エコノミストらの予想では米国が景気後退に陥る可能性は50%です。これは、2024年が先行き不透明で、投資家にとって難しい一年になることを示しています。中国の政策の本気度も依然として未知数です。歴史を参考にするならば、FRBが利下げを実施した最初の数か月間は株式市場はおおむね上昇しています。したがって、当面は、市場が現在利下げを織り込んでいる点をそれほど心配する必要はありません。
サプライチェーンの中国回避が進み、とりわけ分断化ゲームに勝利しつつある国々と比較すると、中国株は昨年も期待外れな結果となりました。これらの国々はインド、メキシコ、ブラジル、ベトナムであり、株式市場は引き続き中国よりもこれら新興国の株式を選好すると当社は見ています。驚くべきことに、中国株は他の主要な新興国の株式に対し、2018年初頭以来米ドル・ベースで44%近くアンダーパフォームしています。

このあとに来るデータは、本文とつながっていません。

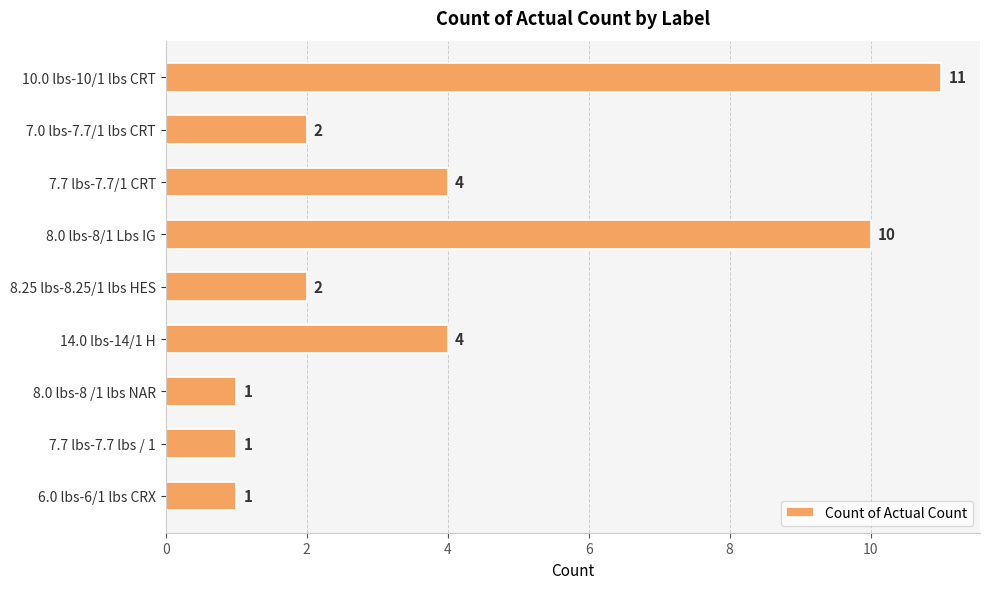

How many data points are less than 2?

3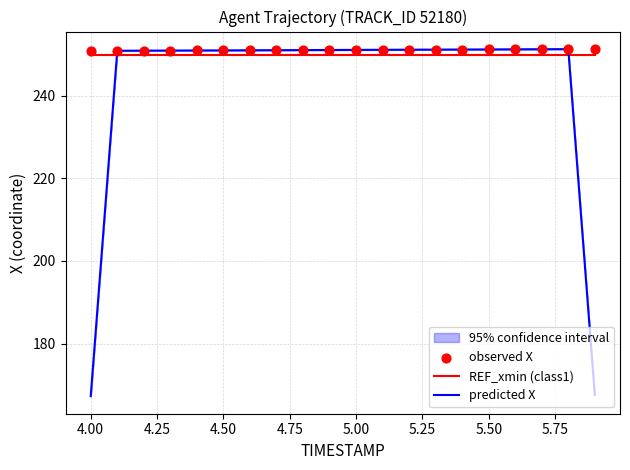

How many intersections are there between predicted X and REF_xmin (class1)?

2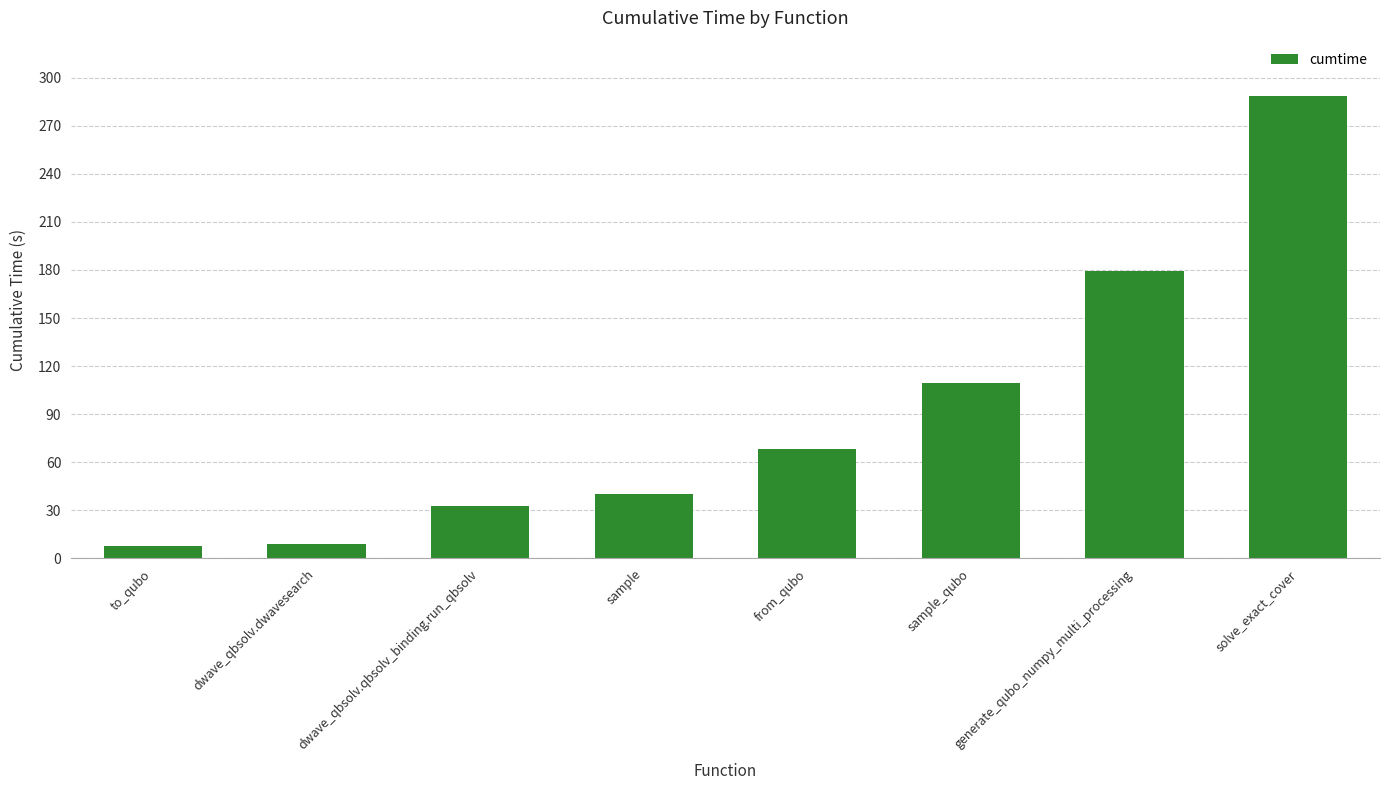

Which label corresponds to the largest value in the chart?

solve_exact_cover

当グループは、株式テーマ全体にわたってコモディティ・セクターをオーバーウェイトとしています。スーパーサイクルがまだ継続中で、世界的に急速に進む都市化やグリーン・トランスフォーメーションへの投資、供給制約がこのサイクルを推進しているためです。サイバーセキュリティ、防衛関連銘柄も世界で続く地政学的緊張の恩恵を引き続き受けるとみられます。
2024年にはより多くの利下げがあるとの見方に市場が傾くならば、大きく売り込まれた風力、太陽光、エネルギー貯蔵、EV、水素にまたがるグリーン・トランスフォーメーション関連銘柄が短期的に上昇する可能性があります。
昨年は間違いなく、市場が極限的状況に至った年として歴史に残ります。生成AIブームが猛烈な勢いで高まり、いわゆる「マグニフィセント・セブン(偉大なる7銘柄)」(アップル、マイクロソフト、アルファベット、アマゾン、エヌビディア、メタ、テスラ)は2023年12月15日時点で104%上昇しました。一方、ナスダック100、S&P500、S&P500均等加重はそれぞれ53%、25%、12%の上昇でした。市場が2024年の中央銀行の大幅な利下げを織り込む前の2023年10月下旬時点で、ラッセル2000指数は実は年初来で下落していました。
その結果、米株式市場は過去100年間で最も集中度が高い、またはそれに近い状態にあります。この事実の背後には恐るべき事実があります。米テクノロジー企業のこの小さなグループが2024年も経済全体に取って代わり急成長予想をさらに上回らない限り、アウトパフォーマンスを継続することはできません。また、指数の集中度が高いことにより、テクノロジー株の地合いなど狭い範囲のリスク要因がリターンへの影響力を増しており、米株式市場のリスクは高まっています。2024年の当社の重要な投資アイデアは、米国の超大型株をアンダーウェイトにすることです。
英国と欧州の株式市場は、「マグニフィセント・セブン」が時価総額で56%を占めるのとは正反対の状況にあり、また米株式市場よりも28%割安です。当社は、米国が長期的に利益面で欧州をはるかに上回るという見方はしておらず、英国株や欧州株から見込まれるリターンは高くなると考えています。市場心理が変化したり経済活動が減速したりする場合、これら2つの株式市場でディフェンシブ・セクターへのエクスポージャーを増やすこともできます。